Dernier point fort du show : son main-event. Si vous ne le regardez que d'un oeil, vous le trouverez bof, bof, un peu tiré par les cheveux même, surtout avec ce finish où Punk succombe à un springboard legdrop de Rey Mysterio tandis qu'il est coincé dans un sharpshooter de Bret Hart. Sauf qu'en prêtant un peu plus attention aux détails, tout fait sens et, encore une fois, CM Punk crève l'écran.

 

Oui, parce qu'en plus d'avoir offert une excellente prestation aux commentaires et obtenu le titre pour ses seconds couteaux du New Nexus, Punk a continué. D'abord, il s'est pointé dans le ring dans la même tenue que Randy Savage le 27 mars 1988, le jour où le Macho Man a gagné le titre à Wrestlemania IV. Et ensuite, il a, seul, raconté dans le ring l'histoire qui explique ce finish un peu bizarre.

 

 

Macho Man

 

 

Macho Punk

 

Macho Man

 

 

Macho Punk

 

 

Parce qu'en regardant de près ce match, où Macho Punk fait une excellente prestation, on y découvre quelques mouvements qui ne sont généralement pas dans l'arsenal de la superstar Straight Edge : un russian legsweep qui s'enchaîne immédiatement sur une tentative de tombé, ou même un Sharpshooter.
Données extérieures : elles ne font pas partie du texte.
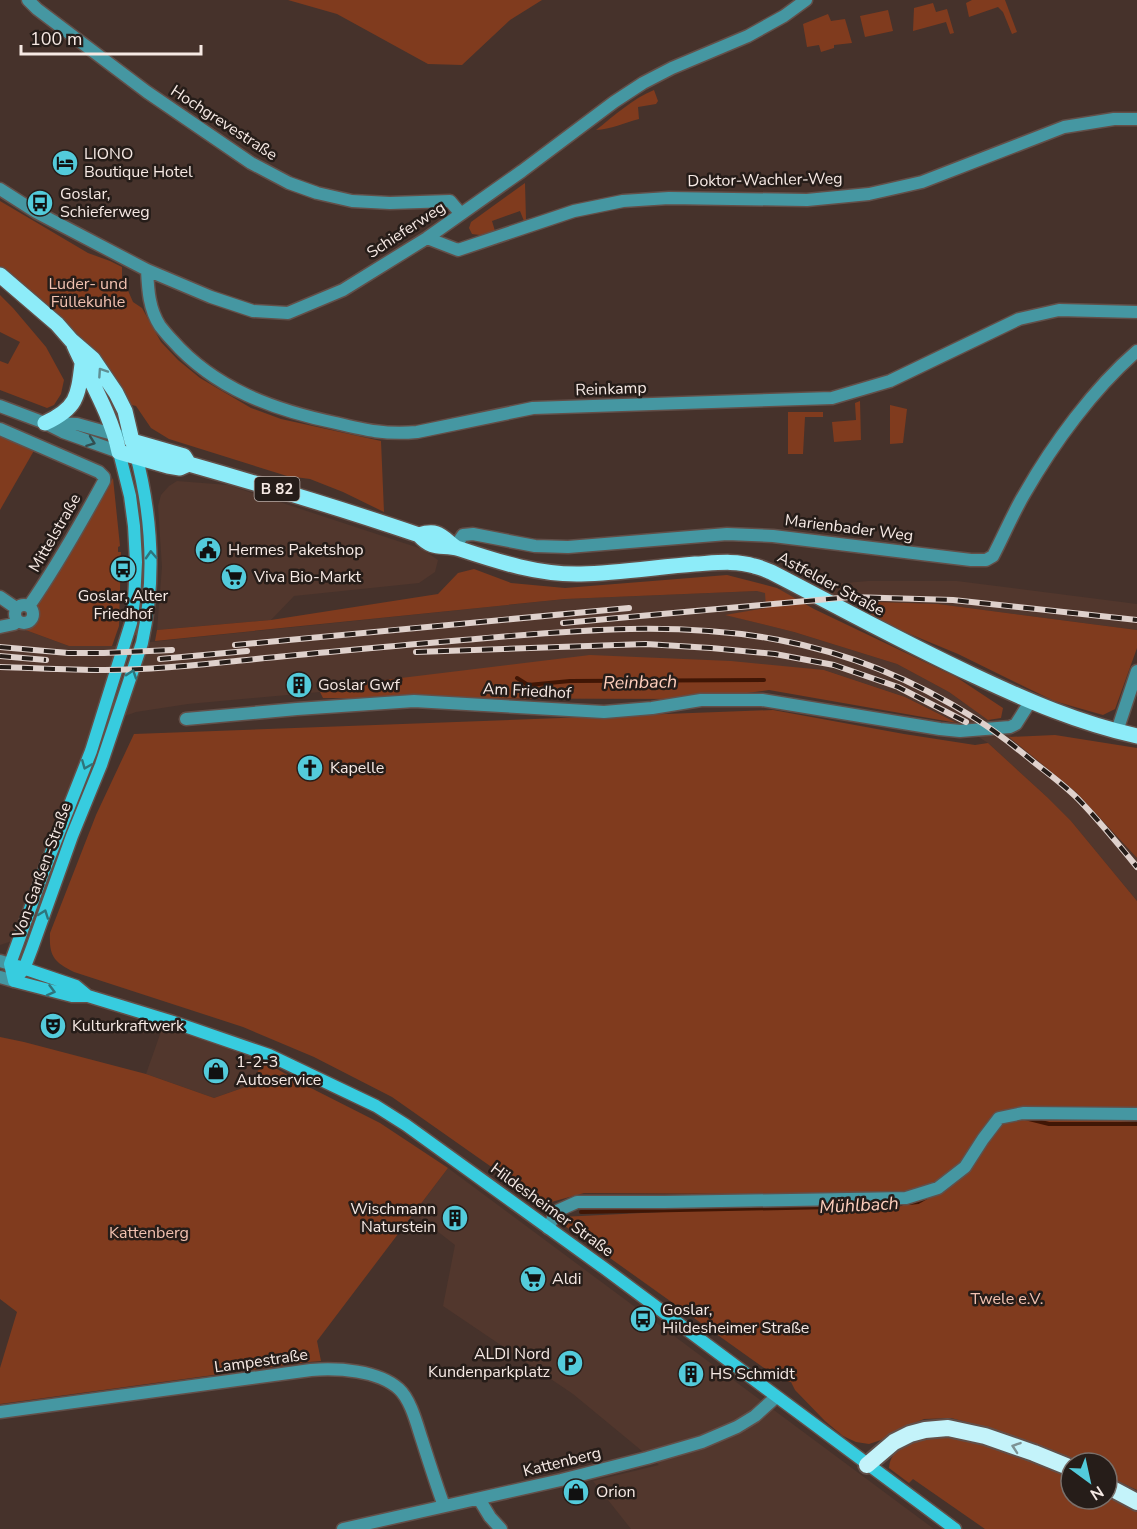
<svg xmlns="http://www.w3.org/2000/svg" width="1137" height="1529" font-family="'Nunito Sans',sans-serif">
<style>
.built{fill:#52372d}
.green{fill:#803b1e}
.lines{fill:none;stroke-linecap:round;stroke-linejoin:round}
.stream{stroke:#401605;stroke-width:4}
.minor-casing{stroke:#624f49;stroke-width:15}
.tertiary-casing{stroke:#624f49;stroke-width:15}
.secondary-casing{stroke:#624f49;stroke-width:15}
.primary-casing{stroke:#624f49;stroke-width:18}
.trunk-casing{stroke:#624f49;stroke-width:20}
.minor{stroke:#4597a2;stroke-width:12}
.tertiary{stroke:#4597a2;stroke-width:12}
.secondary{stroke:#37ccdf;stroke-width:12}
.primary{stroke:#8decf9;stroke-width:15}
.trunk{stroke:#c4f3fa;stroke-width:16}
.rail-casing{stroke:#dfd1cc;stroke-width:6}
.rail{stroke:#261d19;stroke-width:4;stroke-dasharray:11;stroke-linecap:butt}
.oneway{stroke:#5f8f94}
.oneway2{stroke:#324e50}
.oneway3{stroke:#2e747c}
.oneway4{stroke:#7d9395}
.labels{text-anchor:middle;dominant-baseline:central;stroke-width:5;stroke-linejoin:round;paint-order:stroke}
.shield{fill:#261d19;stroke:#b8aca7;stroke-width:1.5}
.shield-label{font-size:15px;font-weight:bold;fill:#f6e9e4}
.street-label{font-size:16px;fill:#f6e9e4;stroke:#261d19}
.poi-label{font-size:16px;fill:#f6e9e4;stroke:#261d19;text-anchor:start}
.park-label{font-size:16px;fill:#f2c2b1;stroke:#261d19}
.water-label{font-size:18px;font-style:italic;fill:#ffcfbd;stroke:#261d19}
</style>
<rect width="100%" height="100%" fill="#46322b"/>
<path class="built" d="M177 481 228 485 422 549 438 560 435 572 419 583 294 596 271 620 157 630 162 567 158 506 161 495 169 486Z
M868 581H957L1137 604V630L938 604 877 602 814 605 759 610 727 615 794 632 897 664 949 692 1012 736 1010 737 1076 792 1137 858V901L1071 821 1047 797 988 743 957 723 905 697 824 670 335 686 320 692 188 704 136 712 91 728 76 776 12 941 0 945V631L20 628 69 646H112L565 599 757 591Z
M163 1026 263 1061 251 1085 214 1098 146 1074Z
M448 1168 934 1529H631L593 1481 659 1465 573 1394 443 1306 455 1245 414 1213Z"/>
<path class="green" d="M288 0H542L510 20 462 65 428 64 337 14Z
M972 0H1005L1017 32 1012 34 1003 12 998 7 969 17 966 3Z
M933 3 936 12 947 9 954 33 950 34 946 22 913 31 914 8Z
M888 10 893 31 865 37 860 16Z
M828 14 831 21 845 19 852 43 834 45V48L821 52 819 45 807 47 803 24Z
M654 90 658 101 656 104 638 107 639 119C624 123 611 129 596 130 614 116 632 99 654 90Z
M525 183 526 220 524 221 520 211 492 221 495 231 480 235 472 234 469 228 471 222Z
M0 201 88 253 110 261 122 267V277L133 302 142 308 161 342 178 360 200 378 251 408 281 419 381 441 384 512 343 492 310 479 287 476 169 439 151 428 136 406 128 404 0 268Z
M0 295 13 308 46 347 64 380 61 394 54 405 47 408 0 390V361L8 364 20 342 0 332Z
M860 401 861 440 834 442 832 422 856 420 855 403Z
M890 405 907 409 903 443 890 444Z
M788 412H823V417H805L803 454H788Z
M0 431 36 447 0 510Z
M113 478 120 546 118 547V552H121L119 626 112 646H69L20 628Z
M140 502 146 561 145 586 139 636 135 635 140 601 142 561 136 503Z
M474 569 511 583 565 588 727 575 777 588 814 609 956 677 1003 708 1001 718 988 720 949 692 897 664 794 632 725 615 766 608 765 593 757 591 565 599 155 641 157 630 271 620 438 594 458 573Z
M877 602 938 604 1137 630V648L1115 709 1103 715 1054 701 958 654 869 617Z
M590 655 731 661 824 670 905 697 957 723 769 690 702 699 323 698 320 692 335 686Z
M773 710 904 734 975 745 988 743 1047 797 1071 821 1137 901V1108L998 1115 964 1166 936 1186 910 1195 584 1193 544 1204 392 1097 314 1057 243 1027 74 972C53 962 49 955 50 933L96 815 134 734Z
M106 727 109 728 58 862 54 861Z
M1055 735 1137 748V858L1076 792 1009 737Z
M0 1037 24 1042 146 1074 214 1098 251 1085 263 1061 305 1085 380 1123 448 1168 317 1341 321 1361 309 1362 0 1404V1368L17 1312 0 1299Z
M1023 1115 1137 1122V1490L1107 1476V1463H1080L993 1429 951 1418 924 1419 900 1429 881 1440 869 1444 856 1442 843 1436 825 1421 795 1390 791 1382 781 1380 565 1226 561 1217 909 1200 939 1189 1000 1119Z
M951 1437 994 1447 1071 1476V1499H1107V1494L1137 1509V1529H985L913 1479 909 1483 889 1468C891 1440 928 1438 951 1437Z"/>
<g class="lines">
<path class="stream" d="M517 678 528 685 570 681 764 680
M1025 1118 1049 1124H1137
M909 1203 918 1202 927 1197
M581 1212 881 1206 901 1204"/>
<defs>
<path id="minor" d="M28 0 37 9 147 92 251 163 289 183 317 193 352 201 390 203 450 201 461 214
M0 189 36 212 147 270 211 297 253 311 288 313 343 290 427 238 522 171 614 102 643 83 672 68 748 36 784 16 806 0
M427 238 458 250 574 211 623 201 669 198 807 200 869 194 922 182 1064 127 1114 119H1137
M147 270C148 290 149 309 160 326 164 331 168 336 172 340 215 389 274 410 336 423 365 430 386 435 417 432L533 408 832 398 890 381 1019 319 1059 310 1137 312
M0 406 45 423 63 432 119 452
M49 423 77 424 120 436
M0 429 99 472 104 477V481C81 523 57 566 29 606
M455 547 463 535 473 534 535 546 568 547 727 534 773 536 971 560H986L993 556C1004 535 1013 513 1025 493 1053 444 1094 388 1137 351
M0 597 16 608
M15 614a9 9 0 1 1 18 0a9 9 0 1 1-18 0Z
M0 627 14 624 17 621
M186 719 297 709 414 701 604 712 652 708 701 700H762L940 729 960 731 1010 727 1016 724 1030 702
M1117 731 1137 671
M548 1228 557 1211 577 1202H664L906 1198 938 1188 965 1167 983 1139 999 1118 1023 1113 1137 1114
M0 1412 311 1370C338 1368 378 1370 399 1389 411 1400 417 1425 422 1440 429 1462 436 1484 444 1506
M479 1499 490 1517 501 1529
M343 1529 561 1480 647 1458 702 1442 737 1427 755 1416 776 1397"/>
<path id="tertiary" d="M0 961 10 964
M0 977 14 981"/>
<path id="secondary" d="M17 966 76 986 88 996
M14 981 72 996H88L173 1022 269 1055 376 1106 406 1125 604 1268 955 1529
M14 981 24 969 32 948 72 836 101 765 142 643C156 579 152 514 135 451
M14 981 10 964 43 873 91 751 131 623 134 601 136 562 134 526 130 496 119 452"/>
<path id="primary" d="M0 275 57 324 71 340 93 359 116 393 125 411 132 441 184 456 189 464C266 486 343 509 419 535 434 552 443 543 460 549 499 562 539 575 581 574 619 573 657 567 695 564 714 563 736 560 754 566 760 567 766 570 771 572 839 607 906 644 975 676 1028 701 1079 723 1137 736
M74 345C90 381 111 414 119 452L168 466 180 468 189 464
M45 423C77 408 78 397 82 364
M419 535C438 529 441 536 455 547"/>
<path id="trunk" d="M867 1465 894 1442 910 1434 925 1430 948 1428 985 1436 1034 1453 1071 1468
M1107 1486 1137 1502"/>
</defs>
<use href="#minor" class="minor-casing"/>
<use href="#tertiary" class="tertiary-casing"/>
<use href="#secondary" class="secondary-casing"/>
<use href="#primary" class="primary-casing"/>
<use href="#trunk" class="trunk-casing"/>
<use href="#minor" class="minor"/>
<use href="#tertiary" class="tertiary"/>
<use href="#secondary" class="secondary"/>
<use href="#primary" class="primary"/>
<use href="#trunk" class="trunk"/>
<defs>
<path id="rail" d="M563 623 851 597 953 600 1137 620
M235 645 629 608
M0 647 68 653H104L172 650
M416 652 646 644 711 648 775 654 834 665 898 687 966 722
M0 656 46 660
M160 659 247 651
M0 667C35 668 69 670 104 670 154 670 205 664 256 659 325 652 394 646 463 640 568 631 674 620 779 640 849 653 916 681 976 719 995 731 1013 745 1030 759 1047 773 1066 786 1081 802 1101 823 1119 845 1137 867"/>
</defs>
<use href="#rail" class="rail-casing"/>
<use href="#rail" class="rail"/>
</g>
<defs><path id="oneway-chevron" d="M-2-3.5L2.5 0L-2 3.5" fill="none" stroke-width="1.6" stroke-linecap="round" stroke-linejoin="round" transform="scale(1.5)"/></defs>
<use class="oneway" href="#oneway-chevron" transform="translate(102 372) rotate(-124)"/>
<use class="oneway2" href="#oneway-chevron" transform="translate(91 442) rotate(20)"/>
<g class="oneway3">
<use href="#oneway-chevron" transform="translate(151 555) rotate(-93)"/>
<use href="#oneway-chevron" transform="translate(132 674) rotate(-72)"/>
<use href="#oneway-chevron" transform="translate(86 765) rotate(112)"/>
<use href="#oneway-chevron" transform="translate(44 914) rotate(-70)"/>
<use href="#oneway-chevron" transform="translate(51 991) rotate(15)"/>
</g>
<use class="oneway4" href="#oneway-chevron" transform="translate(1016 1447) rotate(-161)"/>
<defs>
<symbol id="hotel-disc" viewBox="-11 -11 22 22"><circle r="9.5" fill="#53cbdb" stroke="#261d19"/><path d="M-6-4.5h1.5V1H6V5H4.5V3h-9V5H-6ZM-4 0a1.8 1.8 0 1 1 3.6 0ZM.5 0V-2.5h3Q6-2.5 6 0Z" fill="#111"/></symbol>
<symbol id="bus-disc" viewBox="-11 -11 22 22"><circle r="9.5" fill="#53cbdb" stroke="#261d19"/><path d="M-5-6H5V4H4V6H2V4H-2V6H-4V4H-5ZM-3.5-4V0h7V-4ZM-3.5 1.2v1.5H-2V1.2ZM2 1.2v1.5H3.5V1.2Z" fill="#111"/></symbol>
<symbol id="civic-disc" viewBox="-11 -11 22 22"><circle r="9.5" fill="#53cbdb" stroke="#261d19"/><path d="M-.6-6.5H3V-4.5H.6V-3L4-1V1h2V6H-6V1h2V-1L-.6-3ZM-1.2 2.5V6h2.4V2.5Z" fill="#111"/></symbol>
<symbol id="supermarket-disc" viewBox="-11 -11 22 22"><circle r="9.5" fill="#53cbdb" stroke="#261d19"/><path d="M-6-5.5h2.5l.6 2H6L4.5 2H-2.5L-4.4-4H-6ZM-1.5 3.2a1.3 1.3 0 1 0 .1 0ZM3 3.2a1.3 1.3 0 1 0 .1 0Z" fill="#111"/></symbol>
<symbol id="building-disc" viewBox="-11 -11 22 22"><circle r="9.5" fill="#53cbdb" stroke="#261d19"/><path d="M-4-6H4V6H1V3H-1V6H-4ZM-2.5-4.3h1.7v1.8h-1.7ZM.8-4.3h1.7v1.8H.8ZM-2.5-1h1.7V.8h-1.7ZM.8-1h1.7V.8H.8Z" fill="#111"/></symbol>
<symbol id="church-disc" viewBox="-11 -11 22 22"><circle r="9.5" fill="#53cbdb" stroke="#261d19"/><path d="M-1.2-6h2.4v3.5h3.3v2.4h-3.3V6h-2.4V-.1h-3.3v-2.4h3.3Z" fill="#111"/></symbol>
<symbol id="theatre-disc" viewBox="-11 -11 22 22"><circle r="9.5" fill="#53cbdb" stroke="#261d19"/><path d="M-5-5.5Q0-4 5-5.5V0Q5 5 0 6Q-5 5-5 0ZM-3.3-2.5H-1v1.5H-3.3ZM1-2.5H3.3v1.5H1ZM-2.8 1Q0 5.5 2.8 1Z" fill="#111"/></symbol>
<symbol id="shop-disc" viewBox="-11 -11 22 22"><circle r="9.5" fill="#53cbdb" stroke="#261d19"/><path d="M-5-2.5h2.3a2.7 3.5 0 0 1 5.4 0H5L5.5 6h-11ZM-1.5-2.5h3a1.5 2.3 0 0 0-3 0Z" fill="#111"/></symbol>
<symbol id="parking-disc" viewBox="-11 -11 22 22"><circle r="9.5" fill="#53cbdb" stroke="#261d19"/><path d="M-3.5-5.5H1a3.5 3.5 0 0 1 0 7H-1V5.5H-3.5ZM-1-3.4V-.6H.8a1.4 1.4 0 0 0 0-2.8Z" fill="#111"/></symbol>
</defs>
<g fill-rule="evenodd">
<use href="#hotel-disc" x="50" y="148" width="30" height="30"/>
<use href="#bus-disc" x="25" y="188" width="30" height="30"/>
<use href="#civic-disc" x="193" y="535" width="30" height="30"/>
<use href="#bus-disc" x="108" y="554" width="30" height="30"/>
<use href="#supermarket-disc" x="219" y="562" width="30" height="30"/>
<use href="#building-disc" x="284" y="670" width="30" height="30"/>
<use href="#church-disc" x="295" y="753" width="30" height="30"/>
<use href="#theatre-disc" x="38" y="1011" width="30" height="30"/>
<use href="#shop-disc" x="201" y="1056" width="30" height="30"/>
<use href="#building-disc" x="440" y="1203" width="30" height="30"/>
<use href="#supermarket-disc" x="518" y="1264" width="30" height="30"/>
<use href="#bus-disc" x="628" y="1304" width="30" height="30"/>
<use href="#parking-disc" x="555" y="1348" width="30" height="30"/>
<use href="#building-disc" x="676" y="1359" width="30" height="30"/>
<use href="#shop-disc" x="561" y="1477" width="30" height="30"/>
</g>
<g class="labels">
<rect class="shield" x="254.5" y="477" width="45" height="24" rx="4.5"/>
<g class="shield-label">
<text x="277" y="489">B 82</text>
</g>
<g class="street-label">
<text transform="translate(224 123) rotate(33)">Hochgrevestraße</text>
<text transform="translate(765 180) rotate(-1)">Doktor-Wachler-Weg</text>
<text transform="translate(406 230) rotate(-33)">Schieferweg</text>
<text transform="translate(611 389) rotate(-2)">Reinkamp</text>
<text transform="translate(849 528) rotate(7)">Marienbader Weg</text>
<text transform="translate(55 533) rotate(-60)">Mittelstraße</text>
<text transform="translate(831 584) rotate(28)">Astfelder Straße</text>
<text transform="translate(527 691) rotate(3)">Am Friedhof</text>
<text transform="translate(42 870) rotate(-70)">Von-Garßen-Straße</text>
<text transform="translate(552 1210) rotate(36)">Hildesheimer Straße</text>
<text transform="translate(261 1361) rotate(-8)">Lampestraße</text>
<text transform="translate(562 1462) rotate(-14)">Kattenberg</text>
</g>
<g class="poi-label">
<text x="84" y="154">LIONO<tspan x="84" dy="18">Boutique Hotel</tspan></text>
<text x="60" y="194">Goslar,<tspan x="60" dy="18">Schieferweg</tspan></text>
<text x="228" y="550">Hermes Paketshop</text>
<text x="254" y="577">Viva Bio-Markt</text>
<text x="123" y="596" text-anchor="middle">Goslar, Alter<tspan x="123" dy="18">Friedhof</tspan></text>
<text x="318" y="685">Goslar Gwf</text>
<text x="330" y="768">Kapelle</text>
<text x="72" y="1026">Kulturkraftwerk</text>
<text x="236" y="1062">1-2-3<tspan x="236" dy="18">Autoservice</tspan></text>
<text x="436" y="1209" text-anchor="end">Wischmann<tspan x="436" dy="18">Naturstein</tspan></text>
<text x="552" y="1279">Aldi</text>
<text x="662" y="1310">Goslar,<tspan x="662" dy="18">Hildesheimer Straße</tspan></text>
<text x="550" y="1354" text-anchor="end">ALDI Nord<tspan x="550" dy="18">Kundenparkplatz</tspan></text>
<text x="710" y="1374">HS Schmidt</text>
<text x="596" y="1492">Orion</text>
</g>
<g class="park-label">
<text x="88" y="284">Luder- und<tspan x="88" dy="18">Füllekuhle</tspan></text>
<text x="149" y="1233">Kattenberg</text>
<text x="1007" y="1299">Twele e.V.</text>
</g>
<g class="water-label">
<text transform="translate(640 682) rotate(-1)">Reinbach</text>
<text transform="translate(859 1205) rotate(-3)">Mühlbach</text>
</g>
</g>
<g transform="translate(1089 1481) rotate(147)"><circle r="28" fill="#261d19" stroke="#796f6a" stroke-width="1.5"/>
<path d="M0-4.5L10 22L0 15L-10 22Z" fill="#53cbdb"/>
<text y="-9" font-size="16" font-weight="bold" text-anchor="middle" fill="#f6e9e4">N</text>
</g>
<path d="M21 45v9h180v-9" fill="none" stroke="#f6e9e4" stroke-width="3"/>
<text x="30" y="45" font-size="18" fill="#f6e9e4" stroke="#261d19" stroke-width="4.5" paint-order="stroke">100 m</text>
</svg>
En un mot, Punk, ce soir, a volé quelques mouvements au Hitman pour mieux provoquer la réaction finale. Et donc créé les conditions du booking qui finalement a permis à tous de se sortir du match avec une réputation plus grande qu'au départ.

 

Lundi soir, CM Punk a crevé littéralement l'écran en fournissant à lui seul tout ce qu'on est légitimement en droit d'attendre le part d'un show de la WWE : des commentaires amusants mais qui ne dévalorisent pas ce qui se passe dans le ring (espérons que Michael Cole a pris des notes, il n'a plus l'habitude de faire ça), un changement de titre (uniquement dû à son intervention), un hommage à un catcheur disparu récemment et un autre hommage à une légende vivante du business au moment même où citer son nom était approprié. Ajoutez à l'ensemble un main-event perdu certes mais dans des conditions plus que discutables et vous aurez une performance exceptionnelle de la part d'un lutteur qui a hier crevé l'écran sans jamais voler de la lumière aux autres. Du grand art, simplement.